Résumons cette prose affligeante : s’il s’agit de se promener (à l’extérieur donc car, si vous allez du divan au lit ou du lit au divan, vous êtes autorisés à le faire strictement en famille), les membres d’une famille vivant sous le même toit ont l’obligation de se faire accompagner d’une personne, étant entendu que cette personne peut changer à chaque promenade ; en revanche, pour toute autre activité physique, les membres d’une famille vivant sous le même toit peuvent se débarrasser de la personne en question ou bien décider qu’ils sortent avec cette personne, pourvu qu’elle revête la qualité d’"ami" et pourvu cette fois que ce soit toujours la même.

En outre, le même article 5 interdit "les activités à caractère privé ou public, de nature culturelle, sociale, festive, folklorique, sportive et récréative" mais ne prévoit aucune exception à ce sujet (à la différence des promenades en famille avec accompagnant obligatoire quoique modifiable à volonté et des autres activités physiques pour autant que ce soit toujours avec le même ami, qui sont autant de dérogations à l’interdiction des rassemblements). Du coup, en bonne logique, il semble désormais prohibé, quand bien même l’on serait seul à son domicile, d’écouter un album de musique, de lire un livre ou de jouer du piano, puisqu’il s’agit d’activités à caractère privé de nature culturelle ou récréative !

Il faut délimiter avec soin des infractions pour éviter les abus

Démonstration par l’absurde que ce qui est écrit ne reflète probablement pas ce que celui qui a écrit voulait dire.
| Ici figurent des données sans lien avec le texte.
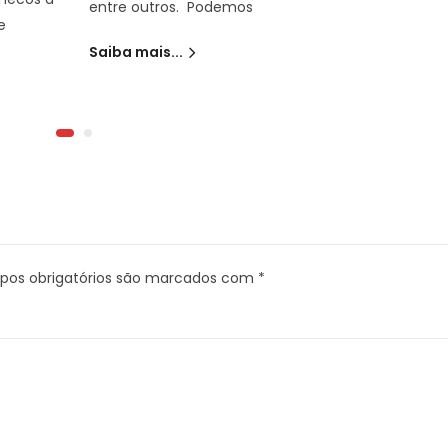
entre outros. Podemos
e
Saiba mais...
os obrigatórios são marcados com
*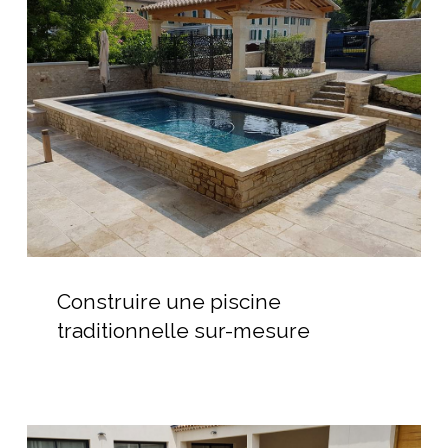
piscine
traditionnelle
sur-
mesure
Construire
une
Construire une piscine
piscine
traditionnelle sur-mesure
traditionnelle
sur-
mesure
Piscine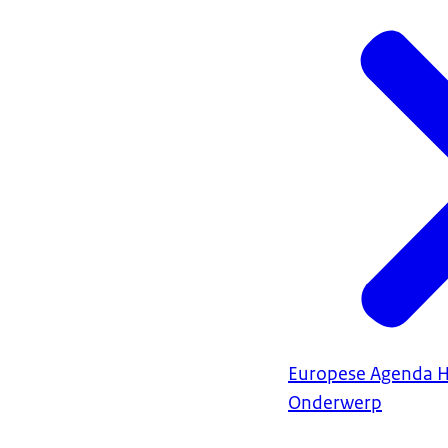
Europese Agenda H
Onderwerp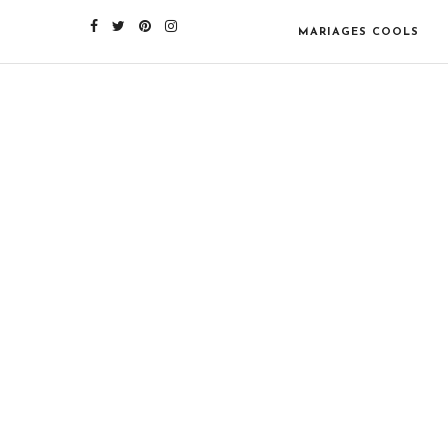
MARIAGES COOLS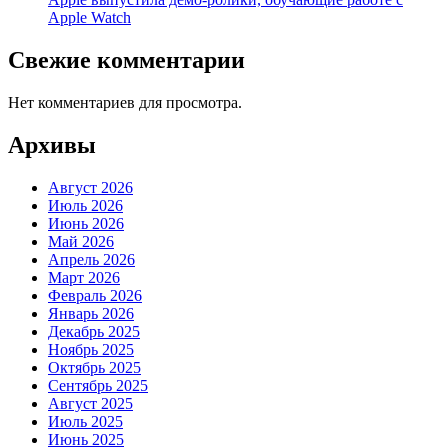
Apple Watch
Свежие комментарии
Нет комментариев для просмотра.
Архивы
Август 2026
Июль 2026
Июнь 2026
Май 2026
Апрель 2026
Март 2026
Февраль 2026
Январь 2026
Декабрь 2025
Ноябрь 2025
Октябрь 2025
Сентябрь 2025
Август 2025
Июль 2025
Июнь 2025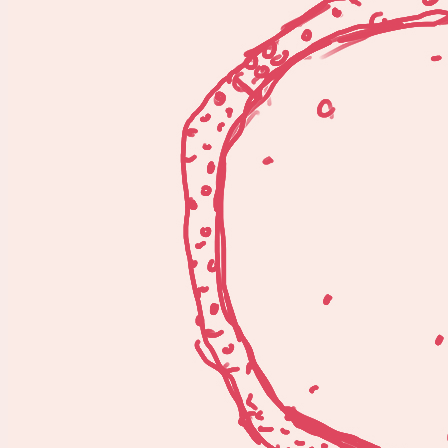
Die Ergeb­nis­
Begeis­te­rung s
burg – die Con­
Cafés und Sh
Wir sehen uns 
fi­nan­zie­re­ri
mit Ham­bur­ger
ckeln.
Das Pro­jekt w
be­schu­le.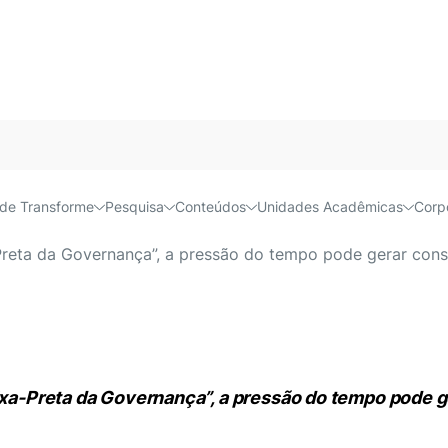
Acessível e
de Transforme
Pesquisa
Conteúdos
Unidades Acadêmicas
Corp
astidores dos conselhos d
a-Preta da Governança”, a pressão do tempo pode gerar c
Caixa-Preta da Governança”, a pressão do tempo pode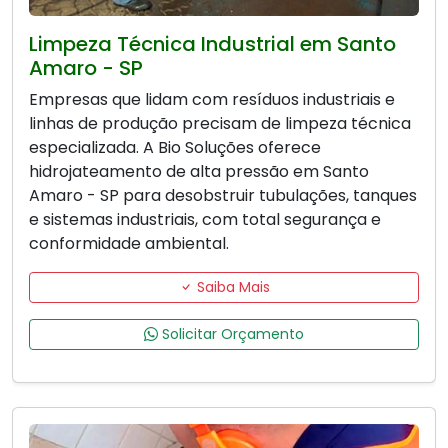
Limpeza Técnica Industrial em Santo
Amaro - SP
Empresas que lidam com resíduos industriais e
linhas de produção precisam de limpeza técnica
especializada. A Bio Soluções oferece
hidrojateamento de alta pressão em Santo
Amaro - SP para desobstruir tubulações, tanques
e sistemas industriais, com total segurança e
conformidade ambiental.
Saiba Mais
Solicitar Orçamento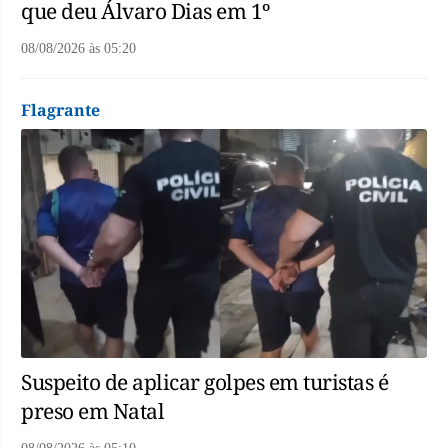
que deu Álvaro Dias em 1º
08/08/2026
às
05:20
Flagrante
Suspeito de aplicar golpes em turistas é
preso em Natal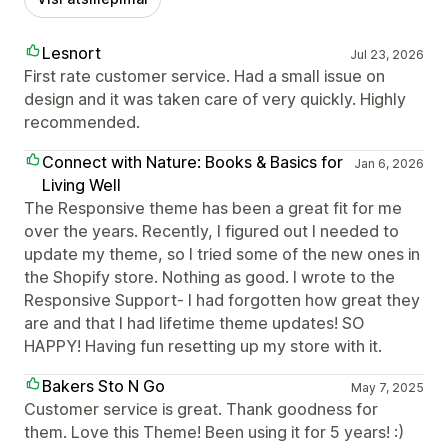
Lesnort
Jul 23, 2026
First rate customer service. Had a small issue on
design and it was taken care of very quickly. Highly
recommended.
Connect with Nature: Books & Basics for
Jan 6, 2026
Living Well
The Responsive theme has been a great fit for me
over the years. Recently, I figured out I needed to
update my theme, so I tried some of the new ones in
the Shopify store. Nothing as good. I wrote to the
Responsive Support- I had forgotten how great they
are and that I had lifetime theme updates! SO
HAPPY! Having fun resetting up my store with it.
Bakers Sto N Go
May 7, 2025
Customer service is great. Thank goodness for
them. Love this Theme! Been using it for 5 years! :)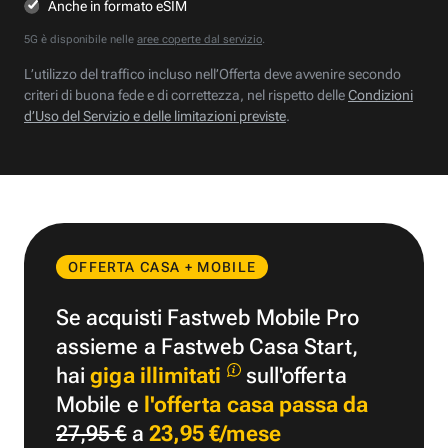
Anche in formato eSIM
5G è disponibile nelle
aree coperte dal servizio
.
L’utilizzo del traffico incluso nell’Offerta deve avvenire secondo
criteri di buona fede e di correttezza, nel rispetto delle
Condizioni
d’Uso del Servizio e delle limitazioni previste
.
OFFERTA CASA + MOBILE
Se acquisti Fastweb Mobile Pro
assieme a Fastweb Casa Start,
hai
giga illimitati
sull'offerta
Mobile e
l'offerta casa passa da
27,95 €
a
23,95 €/mese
Mais alors, est-il si difficile, jusque dans les plus hautes sphères de l’Etat, de faire coïncider une idée et sa formulation dans un texte ?
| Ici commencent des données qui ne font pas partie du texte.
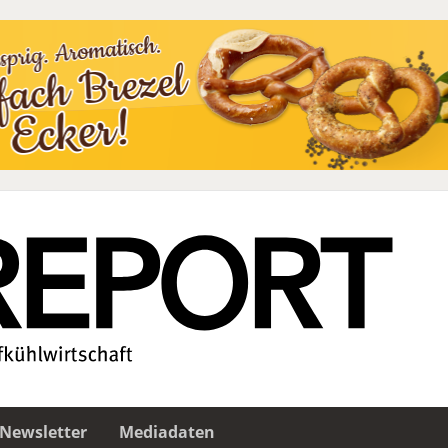
Newsletter
Mediadaten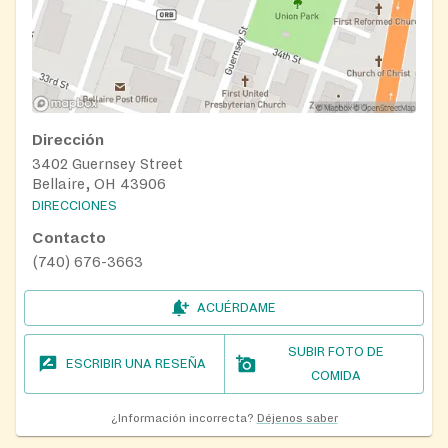
Dirección
3402 Guernsey Street
Bellaire, OH 43906
DIRECCIONES
Contacto
(740) 676-3663
ACUÉRDAME
SUBIR FOTO DE
ESCRIBIR UNA RESEÑA
COMIDA
¿Información incorrecta?
Déjenos saber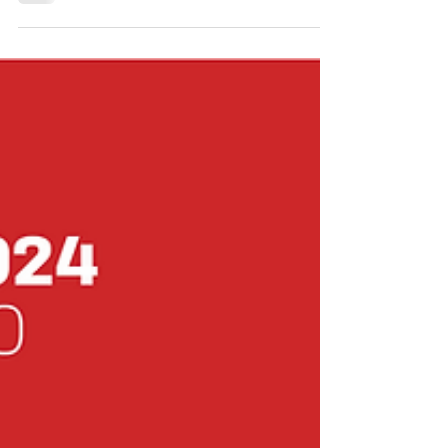
sede da Jornada Literária do DF.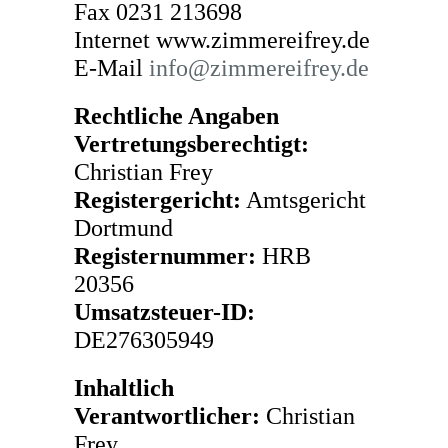
Fax 0231 213698
Internet www.zimmereifrey.de
E-Mail
info@zimmereifrey.de
Rechtliche Angaben
Vertretungsberechtigt:
Christian Frey
Registergericht:
Amtsgericht
Dortmund
Registernummer:
HRB
20356
Umsatzsteuer-ID:
DE276305949
Inhaltlich
Verantwortlicher:
Christian
Frey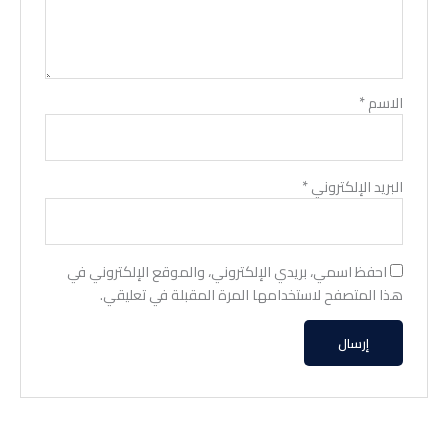
الاسم
*
البريد الإلكتروني
*
احفظ اسمي، بريدي الإلكتروني، والموقع الإلكتروني في
هذا المتصفح لاستخدامها المرة المقبلة في تعليقي.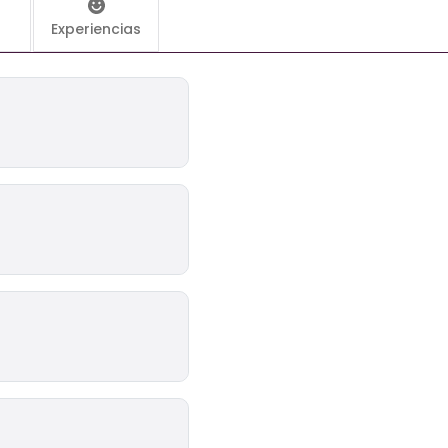
Experiencias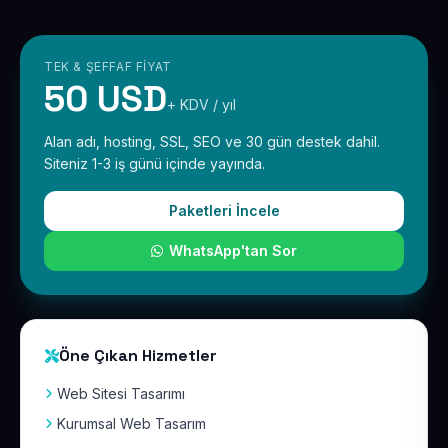
TEK & ŞEFFAF FIYAT
50 USD
+ KDV / yıl
Alan adı, hosting, SSL, SEO ve 30 gün destek dahil.
Siteniz 1-3 iş günü içinde yayında.
Paketleri İncele
WhatsApp'tan Sor
Öne Çıkan Hizmetler
Web Sitesi Tasarımı
Kurumsal Web Tasarım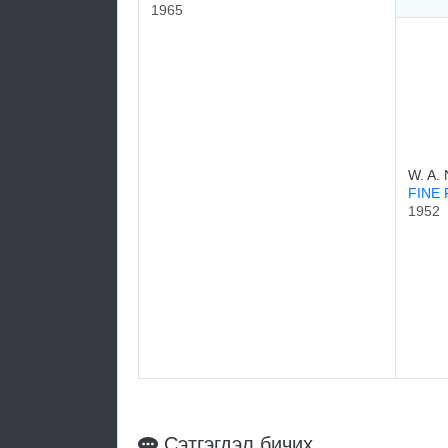
1965
W. A. 
FINE
1952
Сэтгэгдэл бичих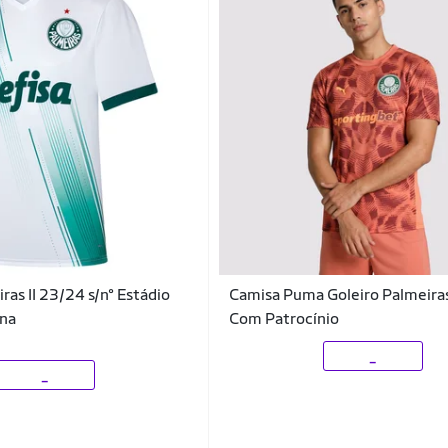
ras II 23/24 s/n° Estádio
Camisa Puma Goleiro Palmeiras
na
Com Patrocínio
_
_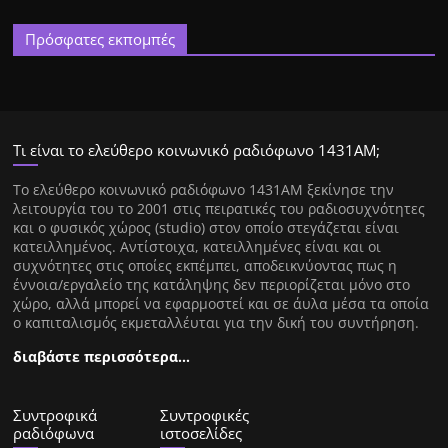
Πρόσφατες εκπομπές
Τι είναι το ελεύθερο κοινωνικό ραδιόφωνο 1431ΑΜ;
Tο ελεύθερο κοινωνικό ραδιόφωνο 1431AM ξεκίνησε την
λειτουργία του το 2001 στις πειρατικές του ραδιοσυχνότητες
και ο φυσικός χώρος (studio) στον οποίο στεγάζεται είναι
κατειλλημένος. Αντίστοιχα, κατειλλημένες είναι και οι
συχνότητες στις οποίες εκπέμπει, αποδεικνύοντας πως η
έννοια/εργαλείο της κατάληψης δεν περιορίζεται μόνο στο
χώρο, αλλά μπορεί να εφαρμοστεί και σε άυλα μέσα τα οποία
ο καπιταλισμός εκμεταλλέυται για την δική του συντήρηση.
διαβάστε περισσότερα…
Συντροφικά
Συντροφικές
ραδιόφωνα
ιστοσελίδες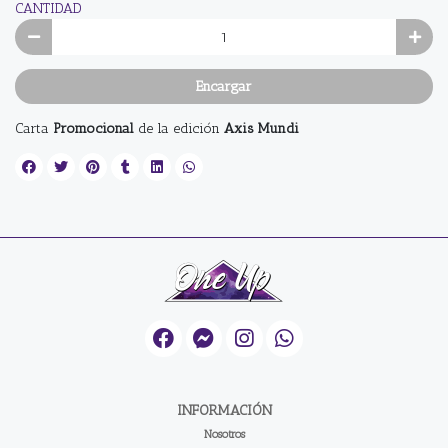
CANTIDAD
Encargar
Carta
Promocional
de la edición
Axis Mundi
INFORMACIÓN
Nosotros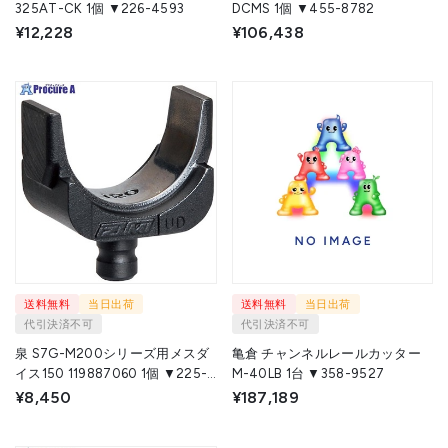
325AT-CK 1個 ▼226-4593
DCMS 1個 ▼455-8782
¥12,228
¥106,438
送料無料
当日出荷
送料無料
当日出荷
代引決済不可
代引決済不可
泉 S7G-M200シリーズ用メスダ
亀倉 チャンネルレールカッター
イス150 119887060 1個 ▼225-
M-40LB 1台 ▼358-9527
1571
¥8,450
¥187,189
On pourrait se contenter de rire devant tant de médiocrité mais ce serait oublier que toute infraction à l’arrêté ministériel est punie d’un emprisonnement de huit jours à trois mois et d’une amende de vingt-six à cinq cents euros, ou d’une de ces peines seulement. Ce serait également oublier que les services de police sont chargés de veiller au respect de l’arrêté, au besoin par la contrainte et la force. En matière pénale, la moindre des choses est de délimiter avec soin les infractions afin d’éviter les abus et l’arbitraire possible des forces de l’ordre – ce que, au bout de dix jours, les services de l’Etat n’ont même pas été capables de faire.

Heureusement pour le ministre de l’intérieur et pour le gouvernement, le ridicule tue moins que le Covid-19.